Activity:
Reproduce all of the data below, changing each "top-left" to "upper-left" and keeping everything else identical.

[Stored data entries]
=== Begin Enclosure ===

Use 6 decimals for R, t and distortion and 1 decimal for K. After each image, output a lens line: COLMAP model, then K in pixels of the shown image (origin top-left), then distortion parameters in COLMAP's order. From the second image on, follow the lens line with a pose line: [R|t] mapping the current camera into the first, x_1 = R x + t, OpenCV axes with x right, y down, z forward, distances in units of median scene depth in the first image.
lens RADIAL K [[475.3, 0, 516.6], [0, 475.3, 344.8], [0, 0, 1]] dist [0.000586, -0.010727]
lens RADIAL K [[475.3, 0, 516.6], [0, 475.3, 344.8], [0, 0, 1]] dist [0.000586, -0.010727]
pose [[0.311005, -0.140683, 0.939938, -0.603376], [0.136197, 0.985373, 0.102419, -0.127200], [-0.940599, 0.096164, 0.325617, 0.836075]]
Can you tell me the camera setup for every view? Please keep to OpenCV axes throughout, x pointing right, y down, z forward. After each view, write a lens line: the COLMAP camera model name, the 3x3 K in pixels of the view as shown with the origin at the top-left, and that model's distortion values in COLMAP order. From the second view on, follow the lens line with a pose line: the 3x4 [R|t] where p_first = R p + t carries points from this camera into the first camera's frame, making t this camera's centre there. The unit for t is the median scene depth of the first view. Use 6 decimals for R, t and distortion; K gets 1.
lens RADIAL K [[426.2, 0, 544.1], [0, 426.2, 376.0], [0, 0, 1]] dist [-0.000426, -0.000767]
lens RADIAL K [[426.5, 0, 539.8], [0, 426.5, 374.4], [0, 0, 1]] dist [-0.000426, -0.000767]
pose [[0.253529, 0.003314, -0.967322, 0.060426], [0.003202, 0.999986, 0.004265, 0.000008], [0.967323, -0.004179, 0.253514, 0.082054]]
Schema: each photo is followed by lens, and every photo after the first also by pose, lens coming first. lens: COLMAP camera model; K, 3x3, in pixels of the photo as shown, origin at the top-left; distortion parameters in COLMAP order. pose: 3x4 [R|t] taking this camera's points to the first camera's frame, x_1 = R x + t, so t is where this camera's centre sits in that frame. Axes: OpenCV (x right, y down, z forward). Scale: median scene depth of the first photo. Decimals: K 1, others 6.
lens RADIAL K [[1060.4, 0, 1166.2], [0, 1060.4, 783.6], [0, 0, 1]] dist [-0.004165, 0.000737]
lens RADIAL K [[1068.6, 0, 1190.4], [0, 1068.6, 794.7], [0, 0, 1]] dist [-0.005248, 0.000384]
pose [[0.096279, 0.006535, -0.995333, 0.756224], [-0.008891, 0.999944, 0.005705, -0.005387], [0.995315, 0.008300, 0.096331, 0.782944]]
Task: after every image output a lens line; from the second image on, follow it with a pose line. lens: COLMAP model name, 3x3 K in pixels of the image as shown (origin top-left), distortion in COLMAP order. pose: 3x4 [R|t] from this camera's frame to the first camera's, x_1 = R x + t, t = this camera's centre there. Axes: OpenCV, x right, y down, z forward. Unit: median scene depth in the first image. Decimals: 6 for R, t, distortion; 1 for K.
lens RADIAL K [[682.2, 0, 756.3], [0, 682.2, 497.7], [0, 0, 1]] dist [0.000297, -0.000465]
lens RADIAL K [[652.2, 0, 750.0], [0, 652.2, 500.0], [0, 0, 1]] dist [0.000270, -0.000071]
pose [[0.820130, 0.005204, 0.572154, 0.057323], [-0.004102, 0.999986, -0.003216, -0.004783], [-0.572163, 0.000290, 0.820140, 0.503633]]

=== End Enclosure ===

Finished task:
Use 6 decimals for R, t and distortion and 1 decimal for K. After each image, output a lens line: COLMAP model, then K in pixels of the shown image (origin upper-left), then distortion parameters in COLMAP's order. From the second image on, follow the lens line with a pose line: [R|t] mapping the current camera into the first, x_1 = R x + t, OpenCV axes with x right, y down, z forward, distances in units of median scene depth in the first image.
lens RADIAL K [[475.3, 0, 516.6], [0, 475.3, 344.8], [0, 0, 1]] dist [0.000586, -0.010727]
lens RADIAL K [[475.3, 0, 516.6], [0, 475.3, 344.8], [0, 0, 1]] dist [0.000586, -0.010727]
pose [[0.311005, -0.140683, 0.939938, -0.603376], [0.136197, 0.985373, 0.102419, -0.127200], [-0.940599, 0.096164, 0.325617, 0.836075]]
Can you tell me the camera setup for every view? Please keep to OpenCV axes throughout, x pointing right, y down, z forward. After each view, write a lens line: the COLMAP camera model name, the 3x3 K in pixels of the view as shown with the origin at the upper-left, and that model's distortion values in COLMAP order. From the second view on, follow the lens line with a pose line: the 3x4 [R|t] where p_first = R p + t carries points from this camera into the first camera's frame, making t this camera's centre there. The unit for t is the median scene depth of the first view. Use 6 decimals for R, t and distortion; K gets 1.
lens RADIAL K [[426.2, 0, 544.1], [0, 426.2, 376.0], [0, 0, 1]] dist [-0.000426, -0.000767]
lens RADIAL K [[426.5, 0, 539.8], [0, 426.5, 374.4], [0, 0, 1]] dist [-0.000426, -0.000767]
pose [[0.253529, 0.003314, -0.967322, 0.060426], [0.003202, 0.999986, 0.004265, 0.000008], [0.967323, -0.004179, 0.253514, 0.082054]]
Schema: each photo is followed by lens, and every photo after the first also by pose, lens coming first. lens: COLMAP camera model; K, 3x3, in pixels of the photo as shown, origin at the upper-left; distortion parameters in COLMAP order. pose: 3x4 [R|t] taking this camera's points to the first camera's frame, x_1 = R x + t, so t is where this camera's centre sits in that frame. Axes: OpenCV (x right, y down, z forward). Scale: median scene depth of the first photo. Decimals: K 1, others 6.
lens RADIAL K [[1060.4, 0, 1166.2], [0, 1060.4, 783.6], [0, 0, 1]] dist [-0.004165, 0.000737]
lens RADIAL K [[1068.6, 0, 1190.4], [0, 1068.6, 794.7], [0, 0, 1]] dist [-0.005248, 0.000384]
pose [[0.096279, 0.006535, -0.995333, 0.756224], [-0.008891, 0.999944, 0.005705, -0.005387], [0.995315, 0.008300, 0.096331, 0.782944]]
Task: after every image output a lens line; from the second image on, follow it with a pose line. lens: COLMAP model name, 3x3 K in pixels of the image as shown (origin upper-left), distortion in COLMAP order. pose: 3x4 [R|t] from this camera's frame to the first camera's, x_1 = R x + t, t = this camera's centre there. Axes: OpenCV, x right, y down, z forward. Unit: median scene depth in the first image. Decimals: 6 for R, t, distortion; 1 for K.
lens RADIAL K [[682.2, 0, 756.3], [0, 682.2, 497.7], [0, 0, 1]] dist [0.000297, -0.000465]
lens RADIAL K [[652.2, 0, 750.0], [0, 652.2, 500.0], [0, 0, 1]] dist [0.000270, -0.000071]
pose [[0.820130, 0.005204, 0.572154, 0.057323], [-0.004102, 0.999986, -0.003216, -0.004783], [-0.572163, 0.000290, 0.820140, 0.503633]]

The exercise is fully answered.